The Daily Almanac

Tents

How to Play Tents and Trees

Tents and Trees (often just Tents, or Camping) is a logic puzzle played on a grid scattered with trees. Your job is to pitch one tent for every tree — directly above, below, left or right of it — while no two tents touch, not even diagonally. The numbers along the edges tell you how many tents each row and column holds.

Our daily version is an 8×8 grid with twelve tents. Every puzzle has exactly one solution, reachable by logic alone. This guide covers the rules and the techniques that carry you through the week.

The rules

  1. Every tree gets exactly one tent, in an orthogonally adjacent cell (not diagonal). Tents pair one-to-one with trees — a tent can't serve two trees.
  2. No two tents may touch — horizontally, vertically or diagonally.
  3. The edge numbers count the tents in each row and column.
  4. Mark cells you've ruled out with a ✕ (grass). Eliminations are most of the solve.

Solving techniques

1. Grass first

Before placing anything, cross out every cell that isn't orthogonally next to a tree — a tent there could never be paired. Do the same with every row and column whose clue is 0. On an 8×8 board this often clears a third of the grid before you've made a single decision.

2. Tents never touch

Every placed tent immediately eliminates all eight cells around it. Each tent you commit should trigger a ring of ✕s, and those ✕s squeeze the remaining placements in every row and column they touch.

3. Close out finished lines

The moment a row or column reaches its count, every other cell in it is grass. And the mirror image: if the open cells in a line exactly match the tents it still needs, they're all tents. Sweep for both constantly — each placement tends to finish a line somewhere.

4. The lonely tree

A tree with only one open neighbour must pitch its tent there — the other sides are grass, board edge, or claimed. This is the puzzle's signature move: every elimination you make can strand a tree, and a stranded tree is a free tent. After every sweep of ✕s, check the trees they touch.

5. Count the possibilities, then what-if

Take one line and enumerate the legal ways its remaining tents could sit (remember they can't be adjacent). Any cell used in every arrangement is a tent; any used in none is grass. On weekend boards, when that stalls, test a cell mentally: place a tent and follow the forced consequences — a contradiction makes it grass, and that's a deduction, not a guess. Weekday boards never need this.

Frequently asked questions

What is the Tents puzzle?

A grid-deduction puzzle also known as Tents and Trees or Camping: pair every tree with its own adjacent tent, keep all tents apart, and match the row and column counts.

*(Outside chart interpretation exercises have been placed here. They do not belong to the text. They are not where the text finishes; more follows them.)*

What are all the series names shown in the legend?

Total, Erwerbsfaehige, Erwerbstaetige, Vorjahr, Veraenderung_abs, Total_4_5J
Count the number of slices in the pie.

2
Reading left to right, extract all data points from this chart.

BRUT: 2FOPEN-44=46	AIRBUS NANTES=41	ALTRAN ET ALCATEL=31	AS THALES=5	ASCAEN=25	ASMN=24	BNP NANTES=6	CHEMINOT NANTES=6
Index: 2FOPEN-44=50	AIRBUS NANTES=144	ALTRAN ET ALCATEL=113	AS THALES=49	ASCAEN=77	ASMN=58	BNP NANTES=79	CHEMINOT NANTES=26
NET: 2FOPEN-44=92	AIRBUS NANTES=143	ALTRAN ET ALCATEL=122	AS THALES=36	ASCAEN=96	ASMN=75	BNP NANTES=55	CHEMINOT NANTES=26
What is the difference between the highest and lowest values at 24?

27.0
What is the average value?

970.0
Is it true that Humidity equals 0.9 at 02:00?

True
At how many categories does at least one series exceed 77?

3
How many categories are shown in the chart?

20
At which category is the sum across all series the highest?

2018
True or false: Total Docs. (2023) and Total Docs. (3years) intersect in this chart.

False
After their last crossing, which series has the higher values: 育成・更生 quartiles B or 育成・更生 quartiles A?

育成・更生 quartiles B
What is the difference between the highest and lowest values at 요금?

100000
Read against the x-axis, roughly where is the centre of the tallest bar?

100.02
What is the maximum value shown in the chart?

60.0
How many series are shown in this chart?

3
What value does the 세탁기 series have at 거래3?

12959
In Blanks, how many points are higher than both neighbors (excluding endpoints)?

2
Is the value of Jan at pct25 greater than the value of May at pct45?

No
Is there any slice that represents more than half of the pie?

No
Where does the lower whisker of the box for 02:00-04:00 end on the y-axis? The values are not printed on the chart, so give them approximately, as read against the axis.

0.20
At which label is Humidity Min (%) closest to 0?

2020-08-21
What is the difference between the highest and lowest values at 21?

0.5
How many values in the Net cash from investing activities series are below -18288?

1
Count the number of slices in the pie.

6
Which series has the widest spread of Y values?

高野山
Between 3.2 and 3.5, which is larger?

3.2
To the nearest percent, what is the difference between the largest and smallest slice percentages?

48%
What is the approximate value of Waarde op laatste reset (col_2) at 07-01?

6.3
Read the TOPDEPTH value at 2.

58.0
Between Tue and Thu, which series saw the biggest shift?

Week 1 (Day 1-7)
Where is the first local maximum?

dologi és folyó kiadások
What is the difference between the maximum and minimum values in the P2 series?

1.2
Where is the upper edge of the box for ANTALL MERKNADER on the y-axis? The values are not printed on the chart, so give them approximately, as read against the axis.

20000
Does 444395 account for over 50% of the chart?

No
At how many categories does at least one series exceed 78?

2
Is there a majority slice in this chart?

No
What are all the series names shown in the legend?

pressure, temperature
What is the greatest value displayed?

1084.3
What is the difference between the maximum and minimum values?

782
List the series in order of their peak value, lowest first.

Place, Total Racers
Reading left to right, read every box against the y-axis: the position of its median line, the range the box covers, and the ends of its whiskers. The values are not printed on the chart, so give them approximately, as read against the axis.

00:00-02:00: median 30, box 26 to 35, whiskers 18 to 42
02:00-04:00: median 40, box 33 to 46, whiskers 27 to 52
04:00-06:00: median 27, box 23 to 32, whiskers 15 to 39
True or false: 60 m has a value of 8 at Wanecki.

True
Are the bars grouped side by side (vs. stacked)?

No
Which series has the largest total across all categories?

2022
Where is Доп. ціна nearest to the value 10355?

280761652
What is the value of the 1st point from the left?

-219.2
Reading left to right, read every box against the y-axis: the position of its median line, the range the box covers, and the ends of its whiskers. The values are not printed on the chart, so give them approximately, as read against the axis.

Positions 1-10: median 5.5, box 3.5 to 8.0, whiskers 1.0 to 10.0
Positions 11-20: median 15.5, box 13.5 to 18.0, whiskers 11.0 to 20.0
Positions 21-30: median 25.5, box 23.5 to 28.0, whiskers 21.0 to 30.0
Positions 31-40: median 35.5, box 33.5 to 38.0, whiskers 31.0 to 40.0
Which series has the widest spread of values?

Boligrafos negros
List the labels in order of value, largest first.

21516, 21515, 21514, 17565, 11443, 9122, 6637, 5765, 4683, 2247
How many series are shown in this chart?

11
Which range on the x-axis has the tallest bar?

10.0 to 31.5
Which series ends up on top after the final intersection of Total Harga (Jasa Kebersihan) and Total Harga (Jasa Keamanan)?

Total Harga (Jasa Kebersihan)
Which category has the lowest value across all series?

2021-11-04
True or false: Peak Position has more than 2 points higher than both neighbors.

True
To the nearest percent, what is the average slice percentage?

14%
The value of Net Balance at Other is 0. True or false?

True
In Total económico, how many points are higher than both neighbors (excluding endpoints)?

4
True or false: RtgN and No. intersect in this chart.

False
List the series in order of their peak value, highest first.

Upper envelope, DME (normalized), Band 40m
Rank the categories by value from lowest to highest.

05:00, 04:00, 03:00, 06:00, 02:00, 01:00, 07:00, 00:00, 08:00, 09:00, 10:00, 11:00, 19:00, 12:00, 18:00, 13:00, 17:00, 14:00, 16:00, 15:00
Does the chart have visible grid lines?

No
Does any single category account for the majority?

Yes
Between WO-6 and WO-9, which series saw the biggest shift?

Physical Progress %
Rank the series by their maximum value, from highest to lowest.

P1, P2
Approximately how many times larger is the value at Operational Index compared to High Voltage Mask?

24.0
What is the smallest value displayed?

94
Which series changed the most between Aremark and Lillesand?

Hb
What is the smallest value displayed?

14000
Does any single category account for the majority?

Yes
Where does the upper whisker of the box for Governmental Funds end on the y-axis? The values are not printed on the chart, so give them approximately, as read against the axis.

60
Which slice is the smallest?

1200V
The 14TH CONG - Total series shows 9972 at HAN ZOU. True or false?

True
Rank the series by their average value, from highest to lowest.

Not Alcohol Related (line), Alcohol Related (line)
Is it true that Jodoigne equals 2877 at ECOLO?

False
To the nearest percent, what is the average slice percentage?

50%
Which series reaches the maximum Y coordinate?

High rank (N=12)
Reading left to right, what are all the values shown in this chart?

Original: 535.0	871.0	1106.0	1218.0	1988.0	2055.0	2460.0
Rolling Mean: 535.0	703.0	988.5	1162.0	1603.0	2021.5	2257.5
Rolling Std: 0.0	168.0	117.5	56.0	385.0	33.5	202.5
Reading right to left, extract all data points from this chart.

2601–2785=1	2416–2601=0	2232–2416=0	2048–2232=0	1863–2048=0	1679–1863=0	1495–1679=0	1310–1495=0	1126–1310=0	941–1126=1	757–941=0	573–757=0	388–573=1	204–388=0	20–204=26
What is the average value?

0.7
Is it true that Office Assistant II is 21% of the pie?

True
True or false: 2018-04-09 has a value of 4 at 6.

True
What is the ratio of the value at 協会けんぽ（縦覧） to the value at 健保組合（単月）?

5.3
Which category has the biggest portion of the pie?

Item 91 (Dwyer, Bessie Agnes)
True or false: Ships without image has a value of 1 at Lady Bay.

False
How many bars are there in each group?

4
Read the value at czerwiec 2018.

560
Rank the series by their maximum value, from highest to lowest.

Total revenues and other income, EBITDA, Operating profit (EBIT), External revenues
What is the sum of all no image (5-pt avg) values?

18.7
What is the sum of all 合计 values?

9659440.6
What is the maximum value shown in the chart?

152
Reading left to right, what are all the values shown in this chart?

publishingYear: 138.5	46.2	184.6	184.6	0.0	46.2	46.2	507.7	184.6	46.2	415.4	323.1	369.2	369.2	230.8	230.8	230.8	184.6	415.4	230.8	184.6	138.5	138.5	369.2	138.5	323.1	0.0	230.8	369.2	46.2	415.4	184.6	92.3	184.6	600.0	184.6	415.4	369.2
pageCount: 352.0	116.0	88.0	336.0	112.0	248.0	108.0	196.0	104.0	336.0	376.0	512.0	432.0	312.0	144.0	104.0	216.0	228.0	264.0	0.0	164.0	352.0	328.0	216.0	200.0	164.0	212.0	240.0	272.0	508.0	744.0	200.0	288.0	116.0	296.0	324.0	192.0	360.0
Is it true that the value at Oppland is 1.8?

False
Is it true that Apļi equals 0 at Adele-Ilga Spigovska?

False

It first appeared in puzzle magazines in the 1990s and is now a daily staple.

Can a tent be diagonal to its tree?

No. A tent pairs with a tree only horizontally or vertically. Diagonal adjacency matters for the other rule — tents may never touch each other, not even diagonally.

Do Tents puzzles require guessing?

No. Every daily board has a unique solution reachable by logic. Weekday puzzles never need guessing; weekend puzzles may need a short what-if — testing a placement mentally and rejecting it on a contradiction.

Is it free to play?

Yes. The current week's puzzles are free, no account needed. An account only adds cross-device progress sync — it never gates play.